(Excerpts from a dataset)
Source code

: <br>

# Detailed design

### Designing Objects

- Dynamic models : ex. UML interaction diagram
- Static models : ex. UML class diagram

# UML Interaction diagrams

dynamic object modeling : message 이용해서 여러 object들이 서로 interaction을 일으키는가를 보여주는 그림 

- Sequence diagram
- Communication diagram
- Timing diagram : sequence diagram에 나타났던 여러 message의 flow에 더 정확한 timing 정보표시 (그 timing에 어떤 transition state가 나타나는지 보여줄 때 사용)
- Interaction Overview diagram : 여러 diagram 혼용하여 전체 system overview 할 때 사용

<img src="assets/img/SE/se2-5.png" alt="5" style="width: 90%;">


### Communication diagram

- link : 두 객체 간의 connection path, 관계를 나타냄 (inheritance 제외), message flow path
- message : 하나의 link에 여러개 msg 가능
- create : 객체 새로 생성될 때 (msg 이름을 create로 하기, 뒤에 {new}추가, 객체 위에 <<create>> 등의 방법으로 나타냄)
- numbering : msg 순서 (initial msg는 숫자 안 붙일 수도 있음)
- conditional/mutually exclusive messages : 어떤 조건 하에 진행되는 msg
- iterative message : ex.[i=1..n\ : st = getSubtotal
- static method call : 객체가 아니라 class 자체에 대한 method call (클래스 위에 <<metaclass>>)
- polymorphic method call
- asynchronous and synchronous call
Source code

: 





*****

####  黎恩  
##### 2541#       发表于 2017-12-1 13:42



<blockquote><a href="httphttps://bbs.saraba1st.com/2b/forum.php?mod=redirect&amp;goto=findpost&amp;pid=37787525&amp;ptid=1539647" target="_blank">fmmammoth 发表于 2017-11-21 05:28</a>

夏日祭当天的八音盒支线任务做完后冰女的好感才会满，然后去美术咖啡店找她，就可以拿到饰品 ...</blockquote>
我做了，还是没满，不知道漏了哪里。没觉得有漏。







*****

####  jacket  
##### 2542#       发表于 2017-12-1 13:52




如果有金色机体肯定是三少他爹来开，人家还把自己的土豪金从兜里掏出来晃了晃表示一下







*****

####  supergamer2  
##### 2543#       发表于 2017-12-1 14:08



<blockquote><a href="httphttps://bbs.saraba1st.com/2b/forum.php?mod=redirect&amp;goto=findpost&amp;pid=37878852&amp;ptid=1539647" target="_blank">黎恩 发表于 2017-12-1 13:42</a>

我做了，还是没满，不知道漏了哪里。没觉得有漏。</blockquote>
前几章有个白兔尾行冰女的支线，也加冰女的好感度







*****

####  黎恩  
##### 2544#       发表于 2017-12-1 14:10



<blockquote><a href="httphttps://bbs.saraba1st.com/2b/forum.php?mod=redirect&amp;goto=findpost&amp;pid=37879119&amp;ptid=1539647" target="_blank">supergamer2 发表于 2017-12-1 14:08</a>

--

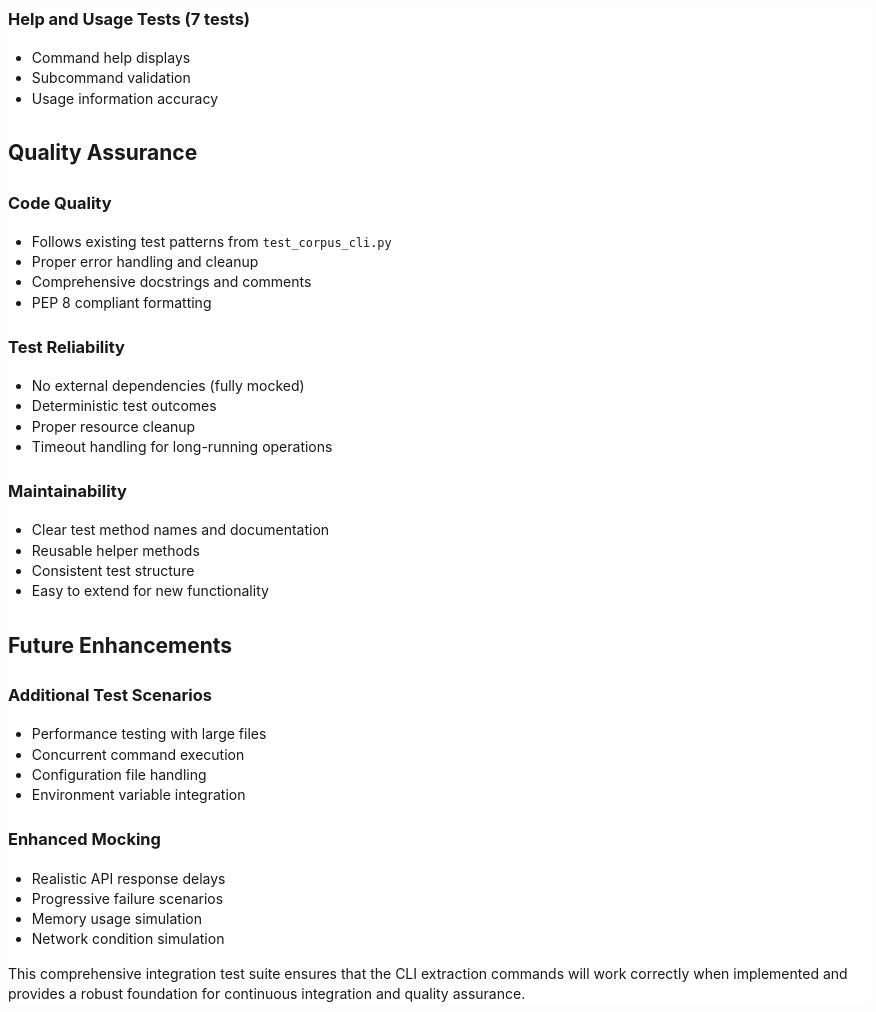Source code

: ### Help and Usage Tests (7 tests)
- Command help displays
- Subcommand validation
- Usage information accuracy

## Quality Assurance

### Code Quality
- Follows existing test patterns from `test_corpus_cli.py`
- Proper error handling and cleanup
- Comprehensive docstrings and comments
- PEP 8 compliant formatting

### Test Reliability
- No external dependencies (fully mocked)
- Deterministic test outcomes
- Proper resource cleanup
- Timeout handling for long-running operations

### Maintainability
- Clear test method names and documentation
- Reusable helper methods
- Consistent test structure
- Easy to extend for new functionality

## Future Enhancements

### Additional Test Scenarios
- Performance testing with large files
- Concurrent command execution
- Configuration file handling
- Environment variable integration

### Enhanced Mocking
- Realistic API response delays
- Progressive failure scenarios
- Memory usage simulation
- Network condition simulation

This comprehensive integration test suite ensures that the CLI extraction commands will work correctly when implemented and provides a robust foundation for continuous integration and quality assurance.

...

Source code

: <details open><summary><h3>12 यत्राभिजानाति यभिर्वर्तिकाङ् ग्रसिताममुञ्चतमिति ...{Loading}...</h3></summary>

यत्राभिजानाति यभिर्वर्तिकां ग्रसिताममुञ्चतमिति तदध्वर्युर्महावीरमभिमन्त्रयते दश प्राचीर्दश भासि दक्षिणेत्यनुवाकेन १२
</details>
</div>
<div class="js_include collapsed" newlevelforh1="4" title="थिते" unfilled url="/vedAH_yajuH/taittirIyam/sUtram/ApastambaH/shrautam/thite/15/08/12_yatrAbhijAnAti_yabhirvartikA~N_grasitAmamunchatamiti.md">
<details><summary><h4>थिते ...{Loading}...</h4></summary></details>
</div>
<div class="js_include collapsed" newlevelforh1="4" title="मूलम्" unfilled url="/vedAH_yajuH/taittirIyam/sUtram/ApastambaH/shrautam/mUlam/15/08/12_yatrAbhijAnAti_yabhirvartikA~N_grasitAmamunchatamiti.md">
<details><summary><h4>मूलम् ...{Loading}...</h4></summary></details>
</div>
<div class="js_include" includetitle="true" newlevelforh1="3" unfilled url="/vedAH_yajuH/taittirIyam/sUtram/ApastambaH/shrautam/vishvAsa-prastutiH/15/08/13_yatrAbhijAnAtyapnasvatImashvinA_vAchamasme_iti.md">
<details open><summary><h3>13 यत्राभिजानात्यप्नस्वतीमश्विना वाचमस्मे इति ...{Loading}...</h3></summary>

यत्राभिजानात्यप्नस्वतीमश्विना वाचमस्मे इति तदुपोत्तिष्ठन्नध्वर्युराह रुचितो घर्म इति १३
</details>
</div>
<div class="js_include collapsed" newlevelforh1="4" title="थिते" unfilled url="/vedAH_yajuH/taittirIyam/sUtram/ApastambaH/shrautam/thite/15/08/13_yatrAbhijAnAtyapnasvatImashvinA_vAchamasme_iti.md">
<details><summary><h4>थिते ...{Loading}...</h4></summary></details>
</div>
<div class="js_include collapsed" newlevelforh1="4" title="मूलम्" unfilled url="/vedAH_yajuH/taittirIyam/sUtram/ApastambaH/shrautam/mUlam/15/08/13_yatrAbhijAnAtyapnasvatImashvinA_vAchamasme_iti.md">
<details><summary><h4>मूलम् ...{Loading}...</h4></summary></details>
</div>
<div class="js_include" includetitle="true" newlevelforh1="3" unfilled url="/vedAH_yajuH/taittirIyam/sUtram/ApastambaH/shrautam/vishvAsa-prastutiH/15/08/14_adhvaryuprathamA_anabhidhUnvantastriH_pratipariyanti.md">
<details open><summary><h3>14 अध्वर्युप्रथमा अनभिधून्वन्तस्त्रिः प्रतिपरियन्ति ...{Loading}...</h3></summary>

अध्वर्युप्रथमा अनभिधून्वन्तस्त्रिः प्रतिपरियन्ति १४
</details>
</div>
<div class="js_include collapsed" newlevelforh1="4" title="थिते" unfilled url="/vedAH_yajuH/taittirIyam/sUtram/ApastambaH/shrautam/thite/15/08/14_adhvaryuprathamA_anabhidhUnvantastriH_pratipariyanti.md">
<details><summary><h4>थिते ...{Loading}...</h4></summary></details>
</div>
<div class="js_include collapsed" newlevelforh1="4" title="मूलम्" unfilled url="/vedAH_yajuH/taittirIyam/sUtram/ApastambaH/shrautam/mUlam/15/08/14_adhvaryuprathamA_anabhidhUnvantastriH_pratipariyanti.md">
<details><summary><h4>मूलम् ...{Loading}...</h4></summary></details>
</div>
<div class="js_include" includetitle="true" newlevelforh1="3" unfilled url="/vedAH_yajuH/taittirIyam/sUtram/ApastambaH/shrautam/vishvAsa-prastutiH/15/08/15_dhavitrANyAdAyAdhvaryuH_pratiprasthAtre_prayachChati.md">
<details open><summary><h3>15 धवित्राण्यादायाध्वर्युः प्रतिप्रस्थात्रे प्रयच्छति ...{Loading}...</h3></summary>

» **Task to carry out**
What is the number of lines in these entries that hold "forum"? Reply with the figure alone.

» **Answer for this exercise**
3